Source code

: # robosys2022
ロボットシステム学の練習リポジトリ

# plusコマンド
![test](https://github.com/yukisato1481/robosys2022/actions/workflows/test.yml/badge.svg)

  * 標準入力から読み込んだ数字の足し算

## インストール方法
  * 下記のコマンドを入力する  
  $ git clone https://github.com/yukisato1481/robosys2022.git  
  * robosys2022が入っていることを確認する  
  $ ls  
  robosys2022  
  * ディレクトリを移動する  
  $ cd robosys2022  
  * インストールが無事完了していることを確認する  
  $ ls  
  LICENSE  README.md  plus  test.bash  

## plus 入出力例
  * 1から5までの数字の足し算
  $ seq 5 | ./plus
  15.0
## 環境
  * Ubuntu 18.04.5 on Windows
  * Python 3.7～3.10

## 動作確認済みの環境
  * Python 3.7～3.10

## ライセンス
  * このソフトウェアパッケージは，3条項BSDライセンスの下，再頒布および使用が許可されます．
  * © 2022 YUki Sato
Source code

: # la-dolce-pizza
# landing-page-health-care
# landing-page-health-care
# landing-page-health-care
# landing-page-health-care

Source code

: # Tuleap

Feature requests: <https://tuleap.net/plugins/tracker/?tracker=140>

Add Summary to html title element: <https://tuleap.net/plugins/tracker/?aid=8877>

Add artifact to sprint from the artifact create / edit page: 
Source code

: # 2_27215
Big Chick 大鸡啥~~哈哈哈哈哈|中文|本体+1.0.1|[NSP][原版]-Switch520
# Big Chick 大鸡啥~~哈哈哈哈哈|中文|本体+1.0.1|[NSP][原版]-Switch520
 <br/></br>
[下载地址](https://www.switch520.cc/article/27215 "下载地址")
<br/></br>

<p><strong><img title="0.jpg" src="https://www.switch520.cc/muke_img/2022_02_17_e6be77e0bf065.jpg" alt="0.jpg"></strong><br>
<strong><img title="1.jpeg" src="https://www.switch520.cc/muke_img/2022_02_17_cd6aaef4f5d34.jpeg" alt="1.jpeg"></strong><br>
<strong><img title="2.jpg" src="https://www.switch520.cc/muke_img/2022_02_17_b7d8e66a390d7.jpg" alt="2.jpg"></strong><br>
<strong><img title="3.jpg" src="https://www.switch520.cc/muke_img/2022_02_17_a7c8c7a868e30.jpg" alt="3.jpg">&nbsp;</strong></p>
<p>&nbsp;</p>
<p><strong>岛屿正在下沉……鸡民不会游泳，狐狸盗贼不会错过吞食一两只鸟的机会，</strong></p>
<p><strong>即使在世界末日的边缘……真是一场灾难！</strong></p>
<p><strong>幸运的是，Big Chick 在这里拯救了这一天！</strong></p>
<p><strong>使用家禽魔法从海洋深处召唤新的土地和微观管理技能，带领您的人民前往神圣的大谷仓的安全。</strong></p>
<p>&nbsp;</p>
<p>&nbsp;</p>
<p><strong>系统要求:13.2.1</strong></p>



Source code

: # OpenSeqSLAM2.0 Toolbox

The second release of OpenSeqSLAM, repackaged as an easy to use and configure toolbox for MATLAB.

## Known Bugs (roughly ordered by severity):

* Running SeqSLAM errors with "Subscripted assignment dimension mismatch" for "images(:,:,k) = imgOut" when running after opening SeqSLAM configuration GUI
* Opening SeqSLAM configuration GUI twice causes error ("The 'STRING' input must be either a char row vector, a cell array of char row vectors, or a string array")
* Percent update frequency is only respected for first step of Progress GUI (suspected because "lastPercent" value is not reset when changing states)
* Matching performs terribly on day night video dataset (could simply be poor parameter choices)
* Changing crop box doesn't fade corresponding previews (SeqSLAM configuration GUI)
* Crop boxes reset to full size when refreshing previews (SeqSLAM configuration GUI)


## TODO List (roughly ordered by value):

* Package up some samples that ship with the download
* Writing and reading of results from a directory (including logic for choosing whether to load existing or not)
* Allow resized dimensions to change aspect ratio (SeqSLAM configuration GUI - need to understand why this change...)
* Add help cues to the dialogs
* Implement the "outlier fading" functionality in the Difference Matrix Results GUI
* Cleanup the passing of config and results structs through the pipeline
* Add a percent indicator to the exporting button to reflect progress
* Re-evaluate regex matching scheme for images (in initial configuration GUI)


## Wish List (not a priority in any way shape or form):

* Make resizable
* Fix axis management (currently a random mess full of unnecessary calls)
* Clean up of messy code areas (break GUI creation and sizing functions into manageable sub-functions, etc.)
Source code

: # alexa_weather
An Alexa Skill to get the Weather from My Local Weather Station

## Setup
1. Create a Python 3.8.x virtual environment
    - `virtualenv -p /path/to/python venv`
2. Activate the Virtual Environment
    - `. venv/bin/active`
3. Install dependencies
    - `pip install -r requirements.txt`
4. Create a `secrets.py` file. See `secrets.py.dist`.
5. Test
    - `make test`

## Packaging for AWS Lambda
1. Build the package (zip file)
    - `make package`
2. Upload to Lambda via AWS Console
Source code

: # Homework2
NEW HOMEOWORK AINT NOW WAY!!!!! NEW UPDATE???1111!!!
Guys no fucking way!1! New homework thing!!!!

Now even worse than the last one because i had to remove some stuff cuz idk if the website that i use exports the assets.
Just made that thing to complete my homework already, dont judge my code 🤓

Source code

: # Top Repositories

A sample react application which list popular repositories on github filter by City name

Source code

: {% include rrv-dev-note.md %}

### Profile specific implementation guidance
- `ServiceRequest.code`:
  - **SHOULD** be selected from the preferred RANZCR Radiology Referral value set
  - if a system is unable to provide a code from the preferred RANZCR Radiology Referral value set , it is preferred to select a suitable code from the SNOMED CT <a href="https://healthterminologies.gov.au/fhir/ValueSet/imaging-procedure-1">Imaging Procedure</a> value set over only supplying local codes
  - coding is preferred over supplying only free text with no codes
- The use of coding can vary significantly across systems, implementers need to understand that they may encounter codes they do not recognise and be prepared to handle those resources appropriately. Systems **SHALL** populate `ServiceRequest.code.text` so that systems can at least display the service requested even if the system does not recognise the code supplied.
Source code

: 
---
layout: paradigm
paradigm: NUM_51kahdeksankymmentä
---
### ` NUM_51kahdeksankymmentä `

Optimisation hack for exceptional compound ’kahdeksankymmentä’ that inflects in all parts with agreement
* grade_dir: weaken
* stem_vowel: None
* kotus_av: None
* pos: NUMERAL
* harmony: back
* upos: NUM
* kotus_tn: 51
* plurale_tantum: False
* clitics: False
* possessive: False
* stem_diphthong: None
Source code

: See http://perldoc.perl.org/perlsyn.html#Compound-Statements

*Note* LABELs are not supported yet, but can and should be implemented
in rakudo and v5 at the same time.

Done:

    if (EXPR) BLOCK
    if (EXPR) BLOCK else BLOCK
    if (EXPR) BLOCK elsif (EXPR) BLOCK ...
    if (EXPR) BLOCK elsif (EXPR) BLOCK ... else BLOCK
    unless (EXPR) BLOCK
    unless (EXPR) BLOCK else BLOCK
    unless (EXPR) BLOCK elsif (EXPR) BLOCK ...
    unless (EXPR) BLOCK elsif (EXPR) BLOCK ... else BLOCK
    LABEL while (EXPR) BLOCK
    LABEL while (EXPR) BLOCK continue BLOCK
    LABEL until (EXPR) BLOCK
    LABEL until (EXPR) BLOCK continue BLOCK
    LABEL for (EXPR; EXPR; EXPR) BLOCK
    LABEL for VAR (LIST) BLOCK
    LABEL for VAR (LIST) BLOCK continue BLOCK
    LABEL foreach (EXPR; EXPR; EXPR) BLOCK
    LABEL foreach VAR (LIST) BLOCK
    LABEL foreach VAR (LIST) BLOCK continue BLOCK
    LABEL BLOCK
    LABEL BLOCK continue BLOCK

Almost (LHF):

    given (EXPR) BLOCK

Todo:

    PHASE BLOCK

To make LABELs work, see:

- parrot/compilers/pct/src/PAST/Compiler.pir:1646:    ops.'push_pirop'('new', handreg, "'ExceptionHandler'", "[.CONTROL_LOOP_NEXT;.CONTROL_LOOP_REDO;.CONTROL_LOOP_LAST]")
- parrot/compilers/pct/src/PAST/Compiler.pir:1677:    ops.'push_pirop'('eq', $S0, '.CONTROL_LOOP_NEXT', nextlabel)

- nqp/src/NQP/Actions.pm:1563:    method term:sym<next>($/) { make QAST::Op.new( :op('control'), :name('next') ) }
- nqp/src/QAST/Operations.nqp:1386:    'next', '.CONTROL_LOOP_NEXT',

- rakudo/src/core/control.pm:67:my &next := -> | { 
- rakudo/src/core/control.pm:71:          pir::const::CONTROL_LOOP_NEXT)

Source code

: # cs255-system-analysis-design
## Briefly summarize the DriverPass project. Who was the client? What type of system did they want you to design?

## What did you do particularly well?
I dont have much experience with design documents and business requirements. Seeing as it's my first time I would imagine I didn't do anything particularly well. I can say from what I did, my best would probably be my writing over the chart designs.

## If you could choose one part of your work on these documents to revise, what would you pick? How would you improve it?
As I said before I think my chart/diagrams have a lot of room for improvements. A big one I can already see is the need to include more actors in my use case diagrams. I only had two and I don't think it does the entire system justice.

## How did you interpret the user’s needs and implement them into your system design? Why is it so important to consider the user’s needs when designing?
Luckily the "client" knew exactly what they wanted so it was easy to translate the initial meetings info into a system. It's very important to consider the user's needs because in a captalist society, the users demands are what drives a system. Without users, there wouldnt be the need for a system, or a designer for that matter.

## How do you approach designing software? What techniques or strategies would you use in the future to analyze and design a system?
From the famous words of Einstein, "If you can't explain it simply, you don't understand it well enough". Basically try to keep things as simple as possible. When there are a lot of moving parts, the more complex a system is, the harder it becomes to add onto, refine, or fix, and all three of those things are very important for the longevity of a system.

Activity:
Return exactly the leading lines of the listing, stopping after the line in which "<p><strong>系统要求:13.2.1</strong></p>" occurs.

Solution to the problem:
Source code

: # robosys2022
ロボットシステム学の練習リポジトリ

# plusコマンド
![test](https://github.com/yukisato1481/robosys2022/actions/workflows/test.yml/badge.svg)

  * 標準入力から読み込んだ数字の足し算

## インストール方法
  * 下記のコマンドを入力する  
  $ git clone https://github.com/yukisato1481/robosys2022.git  
  * robosys2022が入っていることを確認する  
  $ ls  
  robosys2022  
  * ディレクトリを移動する  
  $ cd robosys2022  
  * インストールが無事完了していることを確認する  
  $ ls  
  LICENSE  README.md  plus  test.bash  

## plus 入出力例
  * 1から5までの数字の足し算
  $ seq 5 | ./plus
  15.0
## 環境
  * Ubuntu 18.04.5 on Windows
  * Python 3.7～3.10

## 動作確認済みの環境
  * Python 3.7～3.10

## ライセンス
  * このソフトウェアパッケージは，3条項BSDライセンスの下，再頒布および使用が許可されます．
  * © 2022 YUki Sato
Source code

: # la-dolce-pizza
# landing-page-health-care
# landing-page-health-care
# landing-page-health-care
# landing-page-health-care

Source code

: # Tuleap

Feature requests: <https://tuleap.net/plugins/tracker/?tracker=140>

Add Summary to html title element: <https://tuleap.net/plugins/tracker/?aid=8877>

Add artifact to sprint from the artifact create / edit page: 
Source code

: # 2_27215
Big Chick 大鸡啥~~哈哈哈哈哈|中文|本体+1.0.1|[NSP][原版]-Switch520
# Big Chick 大鸡啥~~哈哈哈哈哈|中文|本体+1.0.1|[NSP][原版]-Switch520
 <br/></br>
[下载地址](https://www.switch520.cc/article/27215 "下载地址")
<br/></br>

<p><strong><img title="0.jpg" src="https://www.switch520.cc/muke_img/2022_02_17_e6be77e0bf065.jpg" alt="0.jpg"></strong><br>
<strong><img title="1.jpeg" src="https://www.switch520.cc/muke_img/2022_02_17_cd6aaef4f5d34.jpeg" alt="1.jpeg"></strong><br>
<strong><img title="2.jpg" src="https://www.switch520.cc/muke_img/2022_02_17_b7d8e66a390d7.jpg" alt="2.jpg"></strong><br>
<strong><img title="3.jpg" src="https://www.switch520.cc/muke_img/2022_02_17_a7c8c7a868e30.jpg" alt="3.jpg">&nbsp;</strong></p>
<p>&nbsp;</p>
<p><strong>岛屿正在下沉……鸡民不会游泳，狐狸盗贼不会错过吞食一两只鸟的机会，</strong></p>
<p><strong>即使在世界末日的边缘……真是一场灾难！</strong></p>
<p><strong>幸运的是，Big Chick 在这里拯救了这一天！</strong></p>
<p><strong>使用家禽魔法从海洋深处召唤新的土地和微观管理技能，带领您的人民前往神圣的大谷仓的安全。</strong></p>
<p>&nbsp;</p>
<p>&nbsp;</p>
<p><strong>系统要求:13.2.1</strong></p>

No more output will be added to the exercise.